Of course, there are the usual roadhouse entries, from pork and veal chops to five steaks and slabs of prime rib; chicken, pasta combinations, and a seafood list that balances lake perch, pickerel, and whitefish against salt-water shrimp, tuna, and salmon done in contrasting ways, and king crab legs.

I've not yet had occasion to dip into the seafood, but I decided instead to try, one evening, a steak plate, tenderloin chunks sauteed, I believe, and served under a blanket of much-too-peppery blue cheese and whole-grain mustard. Beef tenderloin is too estimable to be obscured by overwhelmingly hot dressing.

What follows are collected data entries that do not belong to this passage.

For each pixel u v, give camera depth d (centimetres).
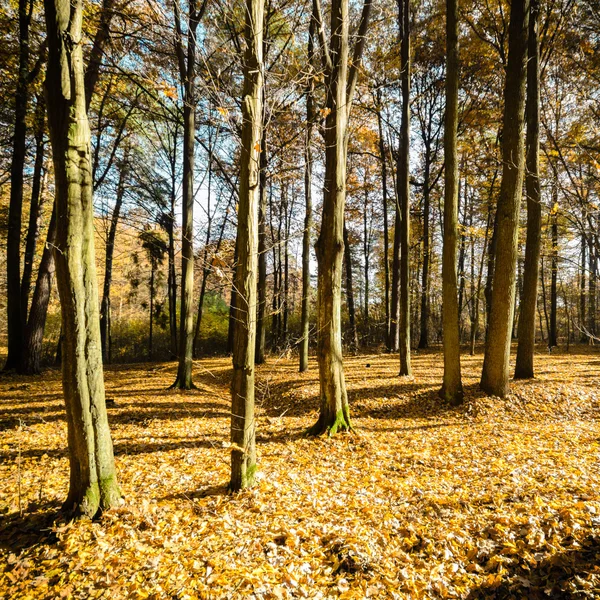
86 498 416
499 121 1722
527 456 636
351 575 355
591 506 404
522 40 911
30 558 363
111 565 352
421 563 368
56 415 849
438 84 2142
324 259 776
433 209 2734
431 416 933
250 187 455
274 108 544
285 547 392
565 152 836
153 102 1828
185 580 336
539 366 1426
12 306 1466
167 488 528
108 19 1038
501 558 356
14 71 1280
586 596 301
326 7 1117
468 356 1877
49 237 1484
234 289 479
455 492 507
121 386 1302
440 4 1652
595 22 848
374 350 2402
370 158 2373
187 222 1223
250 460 515
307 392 1152
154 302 3055
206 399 1115
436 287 2917
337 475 599
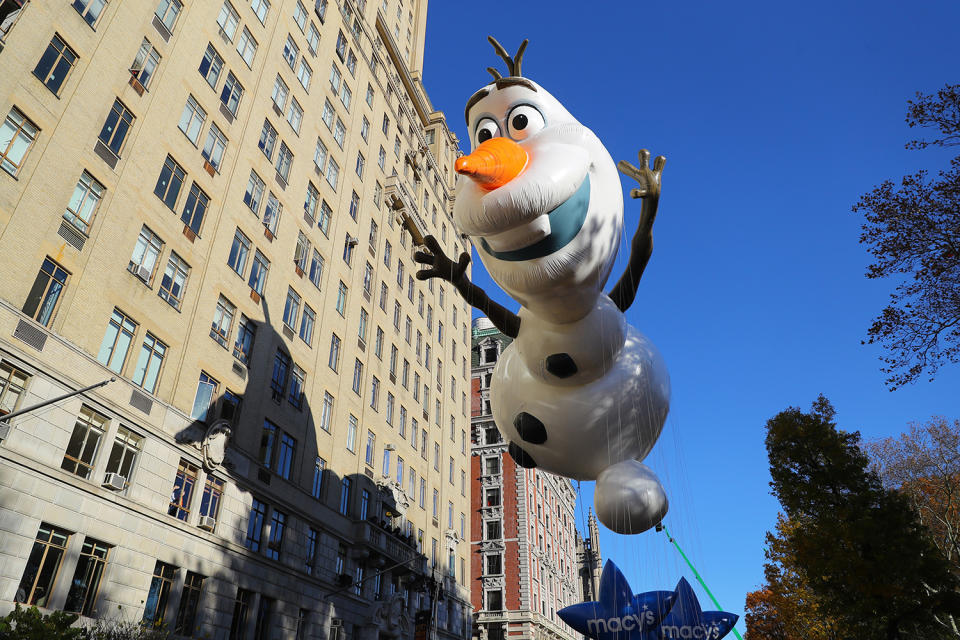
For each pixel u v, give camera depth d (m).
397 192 41.16
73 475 15.37
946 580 16.78
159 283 19.92
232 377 22.72
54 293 16.23
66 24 17.39
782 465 20.02
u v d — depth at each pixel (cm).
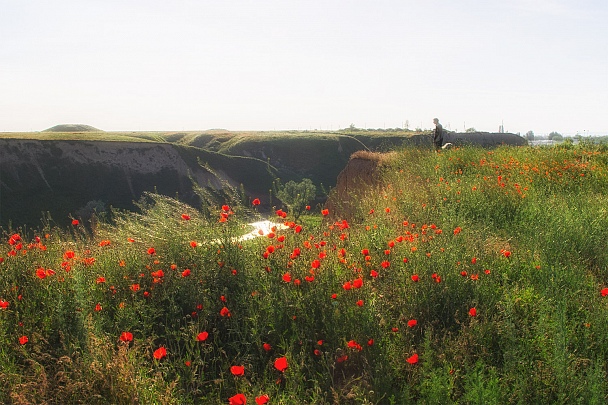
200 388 359
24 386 318
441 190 930
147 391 326
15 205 6238
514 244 650
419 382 358
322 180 10069
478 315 439
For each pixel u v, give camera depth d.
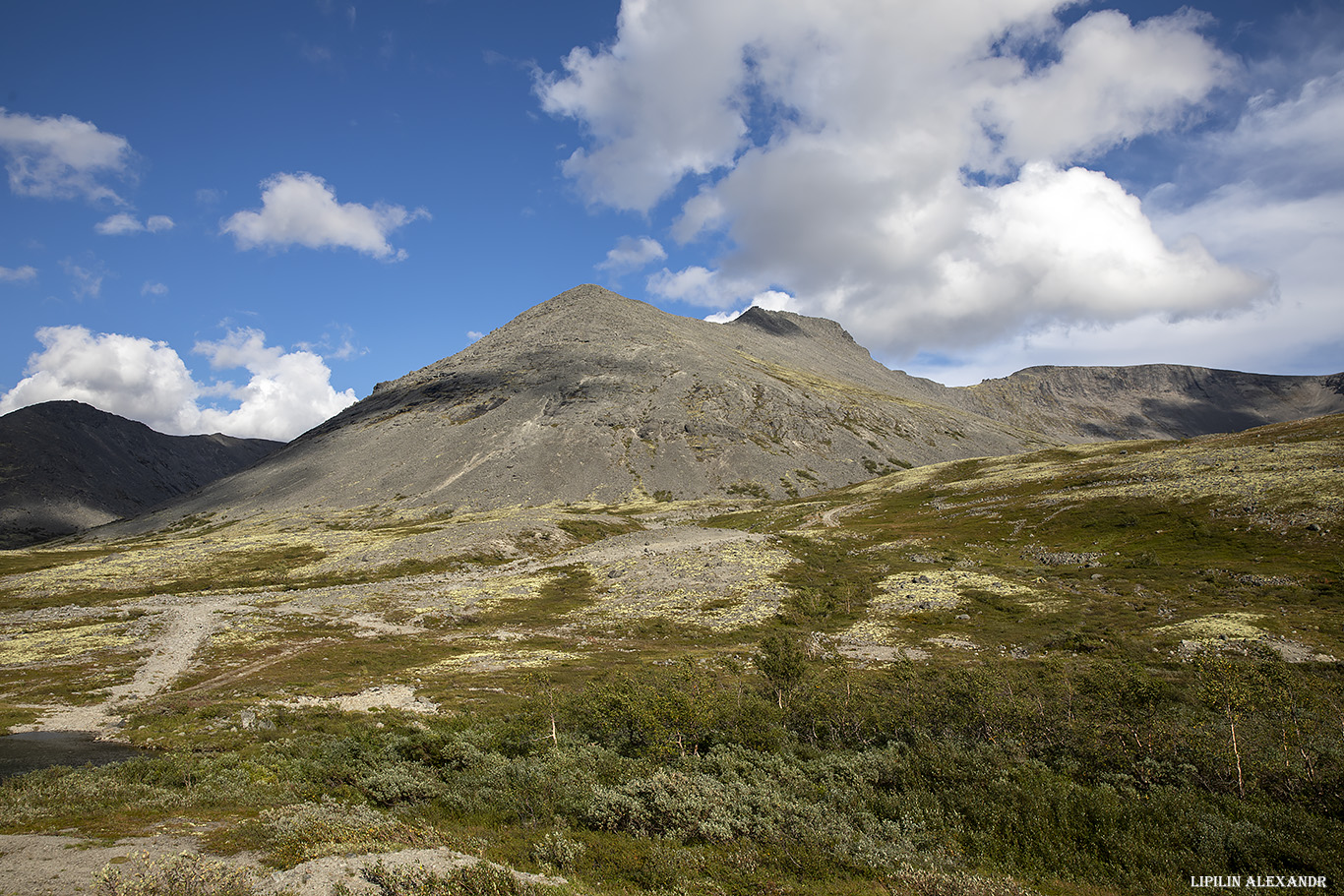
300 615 80.00
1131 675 26.47
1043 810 18.17
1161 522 82.25
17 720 43.41
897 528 111.94
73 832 17.23
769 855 16.06
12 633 74.19
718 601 74.56
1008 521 102.25
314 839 15.91
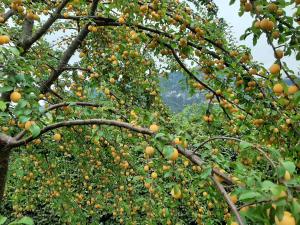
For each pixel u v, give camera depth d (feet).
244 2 8.78
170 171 9.53
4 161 15.96
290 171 5.55
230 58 14.43
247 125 13.64
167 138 7.99
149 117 9.84
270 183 5.24
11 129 13.66
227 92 14.46
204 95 16.10
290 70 8.98
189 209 14.67
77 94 17.61
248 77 12.95
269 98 12.62
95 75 17.52
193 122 14.35
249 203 5.46
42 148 18.97
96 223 19.93
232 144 14.07
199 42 15.12
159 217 13.76
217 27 16.01
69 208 18.62
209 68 14.92
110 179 18.61
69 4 17.33
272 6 8.37
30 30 18.30
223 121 15.26
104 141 17.03
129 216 17.85
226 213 11.81
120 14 16.74
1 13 16.31
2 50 8.64
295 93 7.92
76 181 22.41
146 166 11.81
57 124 10.00
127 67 18.40
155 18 14.12
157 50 15.60
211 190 9.11
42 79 17.66
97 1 16.38
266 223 5.18
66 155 20.01
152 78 19.12
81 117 14.39
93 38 19.01
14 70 9.07
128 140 13.93
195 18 16.67
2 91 8.81
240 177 6.42
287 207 5.14
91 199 19.43
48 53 20.66
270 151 6.56
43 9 16.35
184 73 17.44
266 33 8.46
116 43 17.84
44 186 20.85
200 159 7.65
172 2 15.96
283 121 11.35
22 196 20.48
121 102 16.67
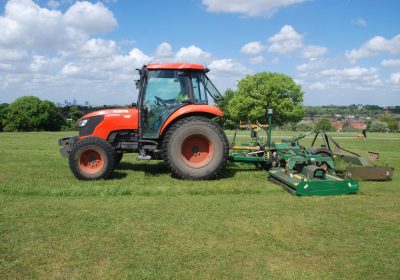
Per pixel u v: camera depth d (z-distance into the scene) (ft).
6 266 12.06
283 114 176.35
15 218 16.71
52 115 180.96
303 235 15.06
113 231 15.21
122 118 27.58
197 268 12.07
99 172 25.53
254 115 176.14
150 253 13.15
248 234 15.08
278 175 24.48
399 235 15.20
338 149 29.14
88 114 28.14
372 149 52.11
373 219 17.19
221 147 26.08
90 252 13.17
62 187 22.70
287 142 29.09
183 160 25.86
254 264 12.43
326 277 11.64
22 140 61.00
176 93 27.25
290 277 11.59
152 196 21.17
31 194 21.40
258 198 20.85
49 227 15.58
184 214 17.57
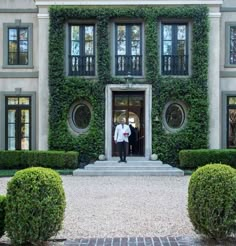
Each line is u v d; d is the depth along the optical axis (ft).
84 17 64.64
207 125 64.44
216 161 59.93
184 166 60.70
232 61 67.26
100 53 64.69
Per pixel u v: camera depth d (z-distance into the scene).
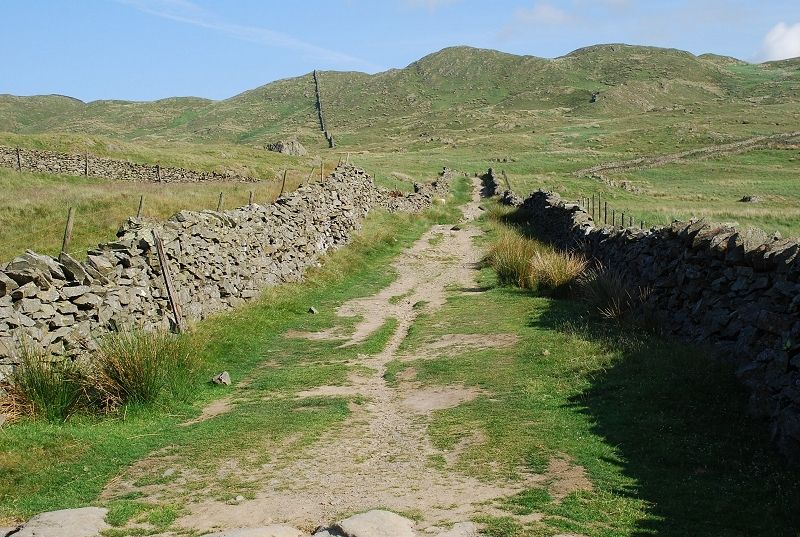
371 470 7.37
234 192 29.70
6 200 24.31
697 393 8.63
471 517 5.84
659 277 13.13
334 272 22.38
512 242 24.09
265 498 6.66
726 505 5.95
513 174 73.50
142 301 12.96
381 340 14.49
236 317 15.70
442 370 11.46
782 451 6.89
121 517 6.14
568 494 6.31
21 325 9.54
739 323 9.50
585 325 12.98
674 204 47.84
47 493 7.03
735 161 87.50
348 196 28.97
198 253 15.78
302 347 14.14
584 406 8.85
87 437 8.47
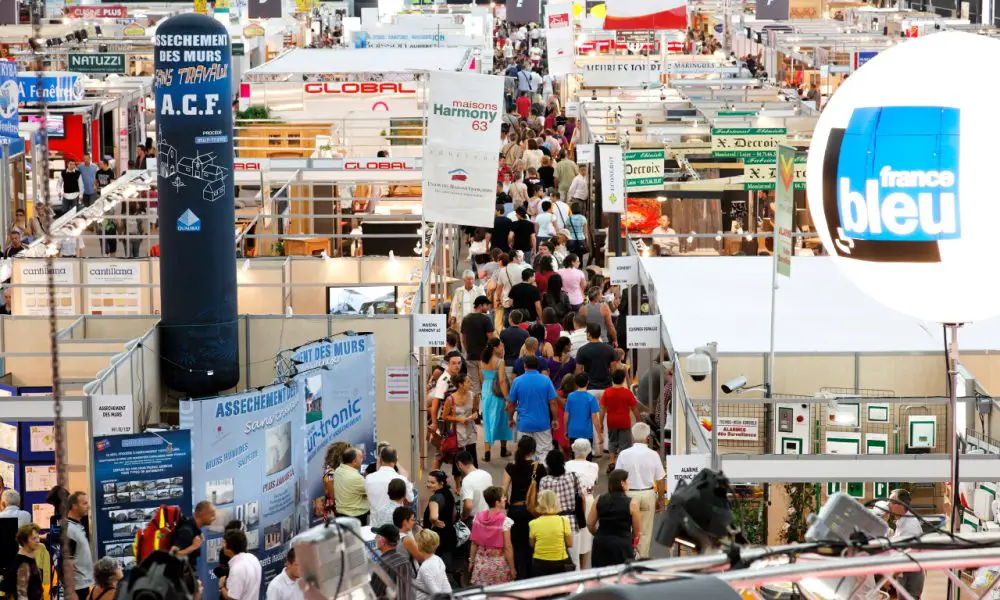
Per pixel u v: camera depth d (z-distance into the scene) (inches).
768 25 1825.8
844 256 312.5
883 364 498.3
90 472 465.7
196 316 574.6
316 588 187.9
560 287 765.3
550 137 1273.4
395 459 494.0
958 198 288.8
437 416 599.8
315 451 538.3
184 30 557.6
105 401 468.4
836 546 204.7
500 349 620.7
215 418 472.4
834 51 1460.4
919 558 191.3
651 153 804.0
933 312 304.5
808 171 323.9
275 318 597.9
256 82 1024.2
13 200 1047.0
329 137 995.3
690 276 644.1
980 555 191.9
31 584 432.8
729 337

Vegetable accompaniments vary from day to day; green peas once, carrots boiled tender another time. Whatever the side dish, it adds flavor and color to the dinner.

We're all accustomed to a menu note that the management will not be responsible for well-done steaks, but Peppercorns offers a different caution in small print at the foot of the page: “Consuming raw or undercooked meats may increase your risk of food-borne illness.” So there; you can have your rare or medium-rare steak, but if so, you're on your own.

French fries, whether they're cut chunky-style, large, small, or julienne, come to the table in far too large a serving. I sometimes think that if Peppercorns' owners reduced the serving size to something more manageable, they could afford better lighting.